Penulis : Raden Ariyo Wicaksono

Gambut

Jumat, 22 Agustus 2025

Editor : Yosep Suprayogi

BETAHITA.ID - Memperingati Hari Orangutan Sedunia, Yayasan Apel Green Aceh bersama jaringan masyarakat sipil kembali menyoroti krisis lingkungan yang berlangsung di Rawa Tripa, Aceh. Kasus PT Kallista Alam (KA), yang terbukti bersalah atas pembakaran dan perusakan ekosistem gambut, hingga kini masih belum tuntas dieksekusi, meski Mahkamah Agung telah menjatuhkan putusan yang jelas.

Apel Green Aceh telah mengirimkan surat resmi kepada kementerian terkait, menuntut penjelasan terkait kesepakatan perdamaian yang sedang atau telah dilakukan dengan PT Kallista Alam. Kelompok masyarakat sipil Aceh ini menekankan bahwa kasus ini bukan sekadar masalah hukum, melainkan juga persoalan hak publik atas lingkungan hidup yang baik dan sehat.

Direktur Apel Green Aceh, Syukur Todu, mengatakan sudah cukup lama rakyat dan alam menunggu keadilan kasus Kalista Alam. Ia menganggap apabila putusan pengadilan dibahasakan ulang melalui perdamaian yang meringankan korporasi yang sudah perusak, itu sama saja merampas hak masyarakat dan mengkhianati hukum lingkungan di Indonesia.
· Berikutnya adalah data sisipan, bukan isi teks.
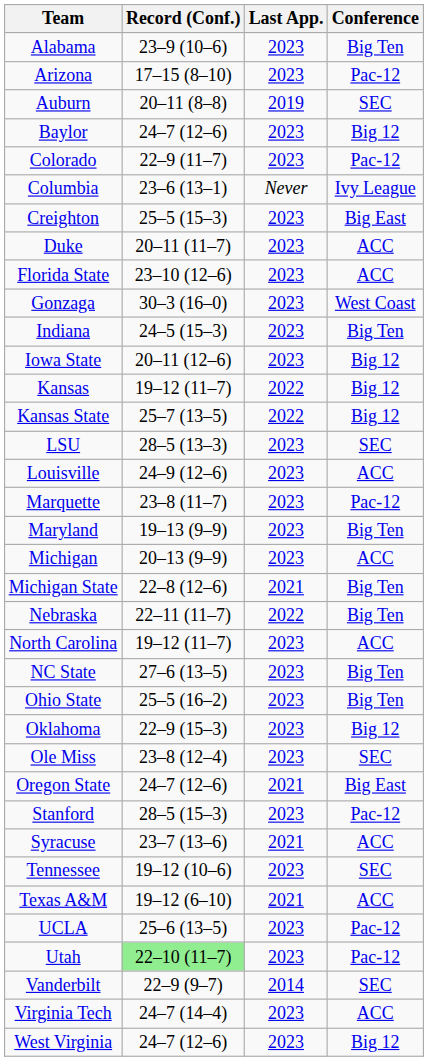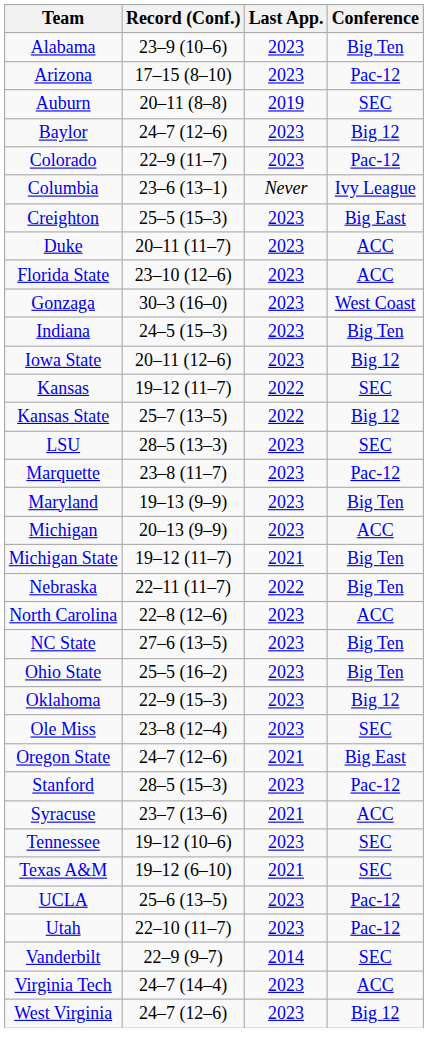Kansas | Conference: Big 12 -> SEC
- row: Louisville | 24–9 (12–6) | 2023 | ACC
Michigan State | Record (Conf.): 22–8 (12–6) -> 19–12 (11–7)
North Carolina | Record (Conf.): 19–12 (11–7) -> 22–8 (12–6)
Texas A&M | Conference: ACC -> SEC
Utah | Record (Conf.): lightgreen background -> no background
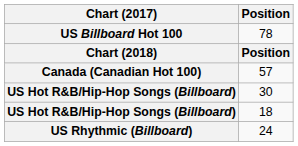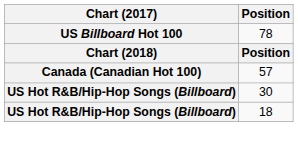- row: US Rhythmic (Billboard) | 24
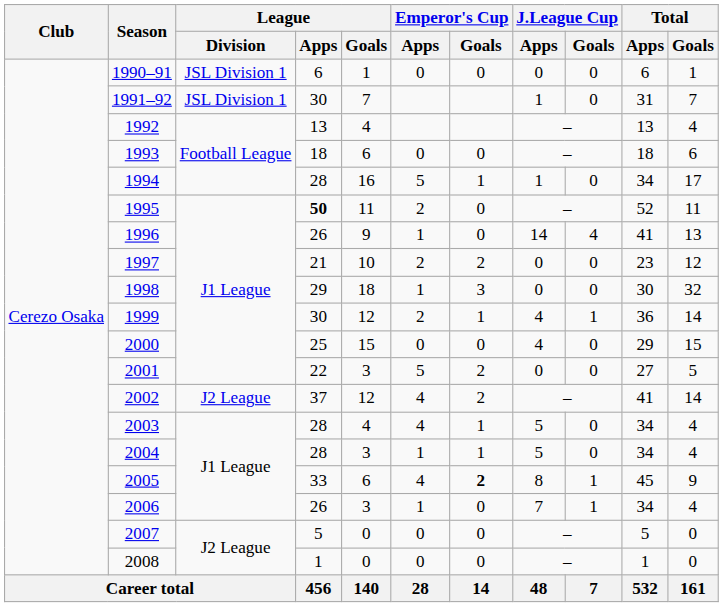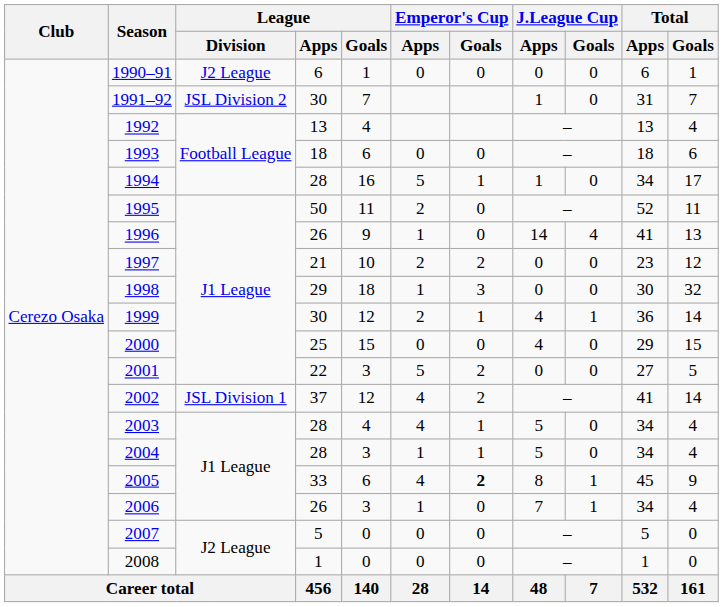1990–91 | League / Division: JSL Division 1 -> J2 League
1991–92 | League / Division: JSL Division 1 -> JSL Division 2
1995 | League / Apps: bold -> normal
2002 | League / Division: J2 League -> JSL Division 1
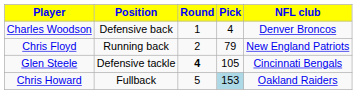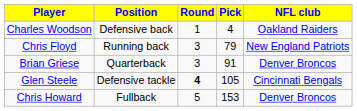Charles Woodson | NFL club: Denver Broncos -> Oakland Raiders
Chris Floyd | Round: 2 -> 3
+ row: Brian Griese | Quarterback | 3 | 91 | Denver Broncos
Chris Howard | Pick: lightblue background -> no background
Chris Howard | NFL club: Oakland Raiders -> Denver Broncos
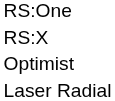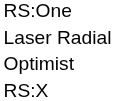rows swapped: RS:X <-> Laser Radial
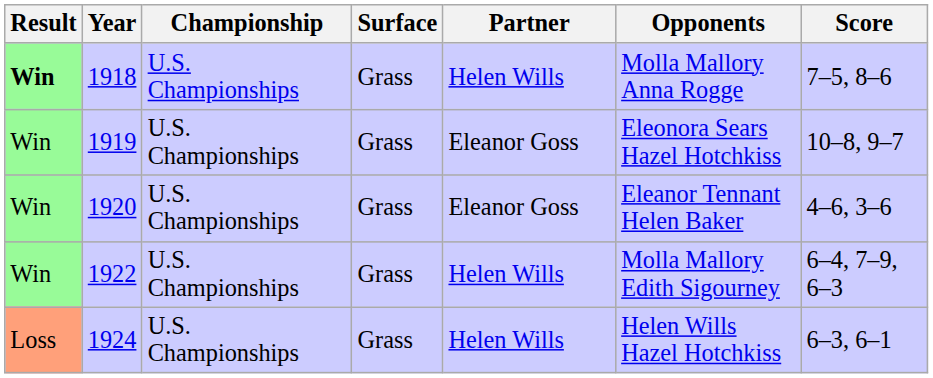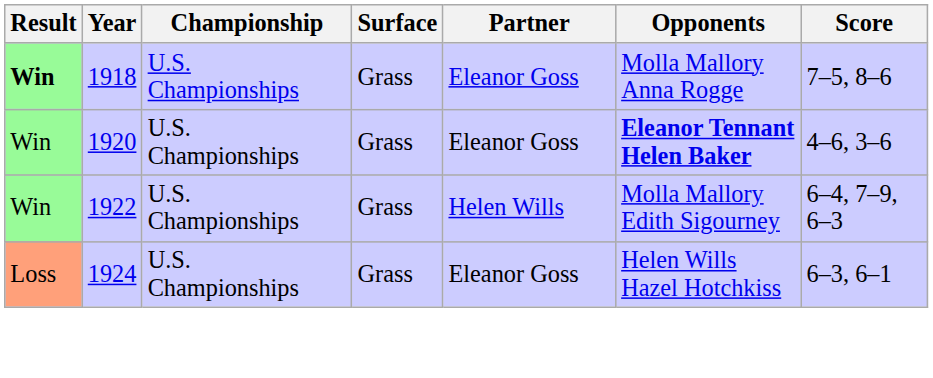1918 | Partner: Helen Wills -> Eleanor Goss
- row: Win | 1919 | U.S. Championships | Grass | Eleanor Goss | Eleonora Sears Hazel Hotchkiss | 10–8, 9–7
1920 | Opponents: normal -> bold
1924 | Partner: Helen Wills -> Eleanor Goss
“Rawa Tripa bukan sekadar lahan gambut. Ia adalah rumah orangutan, habitat satwa dilindungi, dan benteng alami kita menghadapi krisis iklim,” kata Syukur, dalam sebuah keterangan tertulis, 19 Agustus 2025.

Sejumlah masyarakat sipil yang tergabung dalam Koalisi Selamatkan Rawa Tripa membentangkan spanduk di kawasan gabung lindung Rawa Tripa. Foto: Apel Green Aceh.

Apel Green Aceh, lanjut Syukur, meminta Kementerian Kehutanan dan Kementerian Lingkungan Hidup menjelaskan secara terbuka bentuk, substansi, dan dasar hukum kesepakatan perdamaian dengan PT Kallista Alam. Setiap langkah penyelesaian yang menyangkut ekosistem strategis dan hak publik harus dilakukan terbuka, bukan di belakang meja.

Kemudian soal kepastian hukum dan keadilan lingkungan, Apel Green Aceh menganggap perdamaian yang mengurangi kewajiban pemulihan lingkungan atau ganti rugi akan mencederai rasa keadilan masyarakat, khususnya korban langsung di Rawa Tripa. Hal ini mengancam preseden hukum penting bagi kasus lingkungan lainnya dan menegasikan pesan tegas Mahkamah Agung: pelanggaran lingkungan serius tidak boleh dibiarkan impunitas.

“Pemulihan lingkungan harus menjadi prioritas utama, sesuai UU No. 32 Tahun 2009 tentang Perlindungan dan Pengelolaan Lingkungan Hidup, serta UU No. 41 Tahun 1999 tentang Kehutanan. Proses pemulihan harus melibatkan masyarakat sipil, akademisi, dan pemerintah daerah, serta dilakukan secara transparan, terukur, dan akuntabel,” kata Syukur.

Syukur bilang, eksekusi putusan pengadilan bukan opsi, melainkan kewajiban. Setiap langkah perdamaian yang melemahkan kewajiban korporasi perusak hanyalah penyiksaan tambahan terhadap alam dan masyarakat yang terdampak.

Menurut Syukur, keadilan sejati tidak berhenti di atas kertas, ia harus hadir nyata di tengah rakyat dan alam. Pemerintah harus hadir, memastikan Rawa Tripa dipulihkan, bukan dinegosiasikan.

“Kami menuntut Kementerian Lingkungan Hidup dan Kementerian Kehutanan membuka ruang dialog dengan masyarakat sipil dan lokal untuk memastikan pemulihan ekosistem dilakukan benar-benar, bukan setengah hati,” ucapnya.

Syukur menambahkan, momentum Hari Orangutan Sedunia ini harus menjadi alarm bagi publik dan pemerintah. Jika eksekusi PT Kallista Alam terus mangkrak, bukan hanya orangutan dan gambut yang hilang, tapi kepercayaan masyarakat terhadap hukum dan perlindungan lingkungan pun terkikis.